New Year Honours: Sir Mark Solomon

By James Ihaka

Sir Mark Solomon, Ngai Tahi visionary, 'blown away' by the recognition. Photo / Getty Images
Sir Mark Solomon, Ngai Tahi visionary, 'blown away' by the recognition. Photo / Getty Images

Knight Companion of the New Zealand Order of Merit, for services to Maori and business.

Sir Mark Solomon thinks his 30-year vision of seeing his people thriving in gainful employment as vibrant, proactive members of their communities is well on track.

"Definitely," he said.

"We started the journey and we have concentrated since settlement in strengthening our papatipu runanga [constituent areas] ... We are looking at introducing a tribal economy and how we get our people into business," said Sir Mark from his Oaro family home, south of Kaikoura.

The kaiwhakahaere [chairman] of Te Runanga o Ngai Tahu has become a Knight Companion of the New Zealand Order of Merit for services to Maori and business and admits to being "blown away" by the recognition.

"I wasn't expecting this, not in any way, shape or form," he said.

"I am only getting it because of my work with Ngai Tahu and that is who it is for - I certainly wouldn't have got it if I was still working in the foundry."

After more than 25 years working in the metals industry, Sir Mark was elected chairman of Te Runanga o Ngai Tahu in 1998.

His first task was to sign off his iwi's $170 million Treaty settlement with the Crown.
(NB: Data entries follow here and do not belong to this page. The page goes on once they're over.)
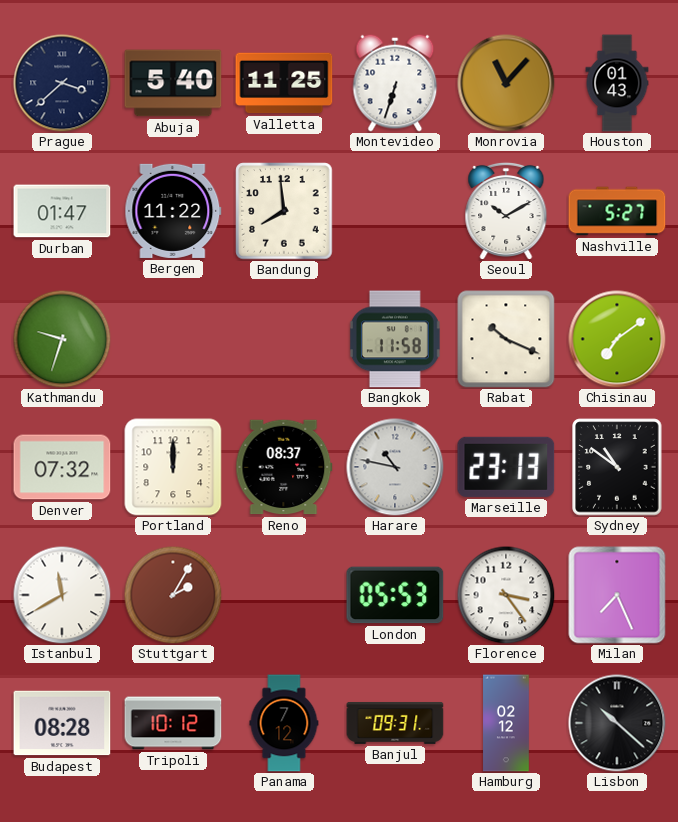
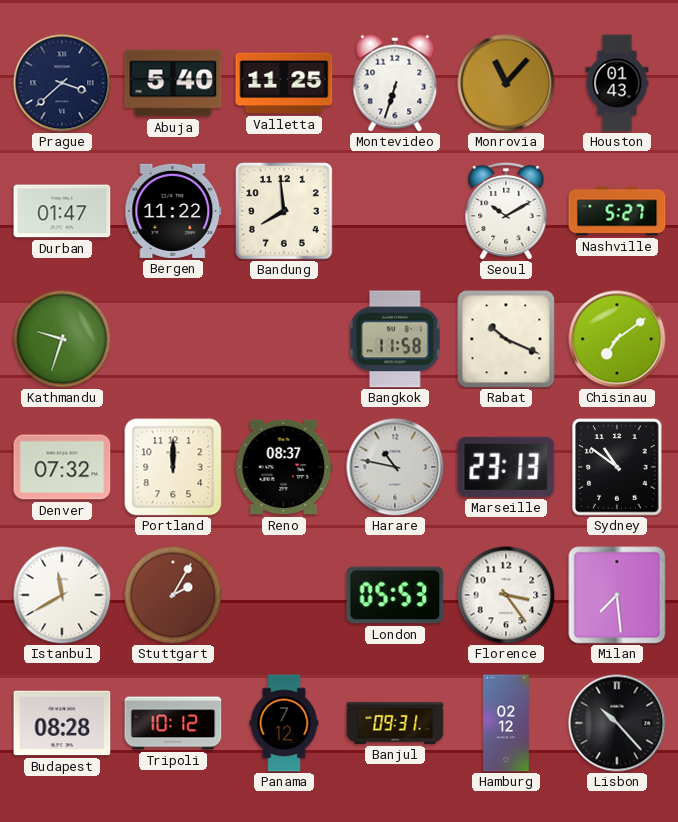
Milan: 7:26 -> 7:29
Lisbon: 10:22 -> 10:23
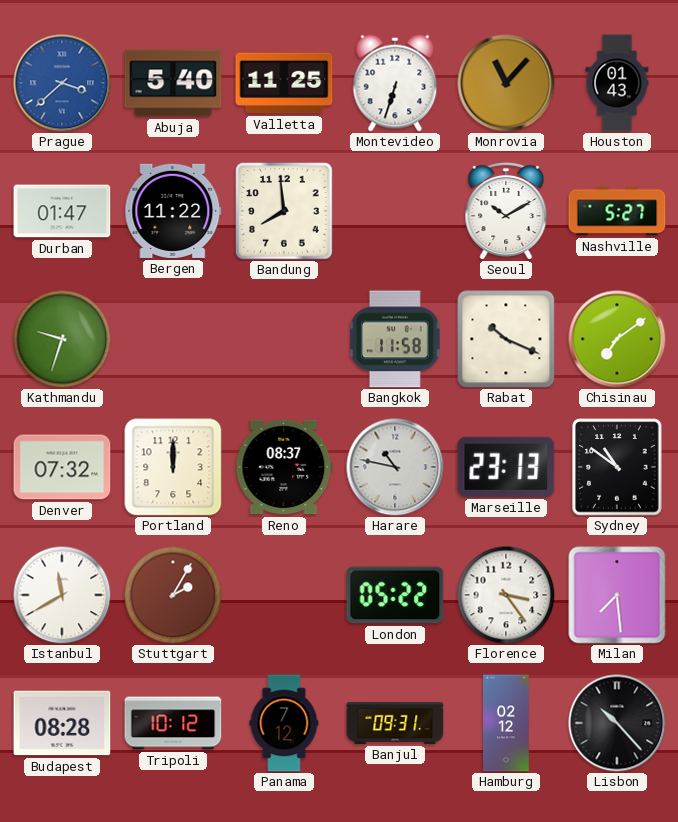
Prague dial: navy -> blue
London: 05:53 -> 05:22
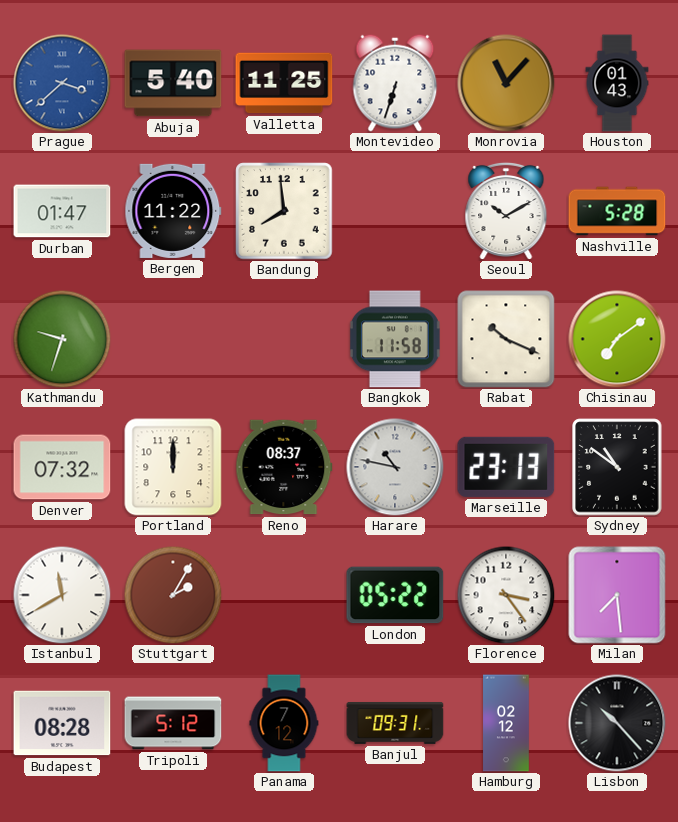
Nashville: 5:27 -> 5:28
Tripoli: 10:12 -> 5:12
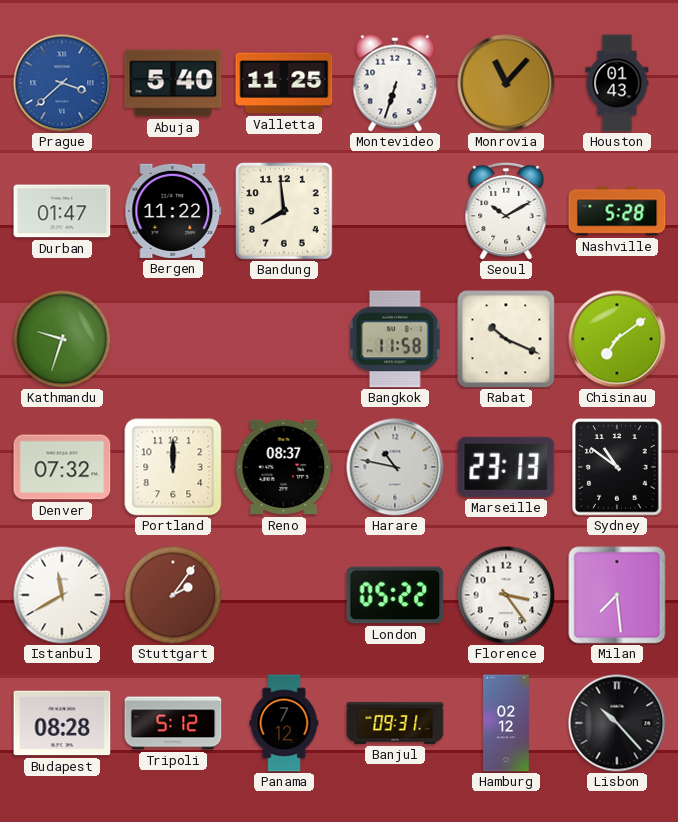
Stuttgart: 2:05 -> 2:06
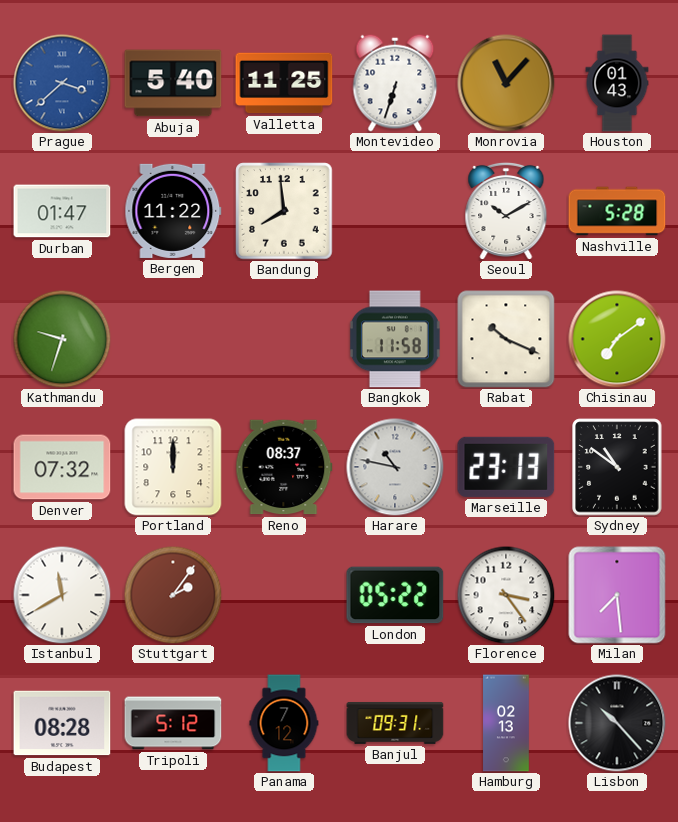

During his tenure, Ngai Tahu's commercial asset base has grown more than 400 per cent.

And it is now worth $809 million, with significant investments in the property, fisheries and tourism sectors.

The successes of the iwi's commercial arm are often touted but Sir Mark says he is particularly proud of the tribe's achievements in education and encouraging his people to join the iwi's saving scheme, which pays out distributions from the iwi's holding company and pays up to $200 annually on a minimum savings deposit of $50.

"I think it has been a real highlight of what we have done.

"I think we have 53 per cent of all our kids in there as regular savers, which is awesome."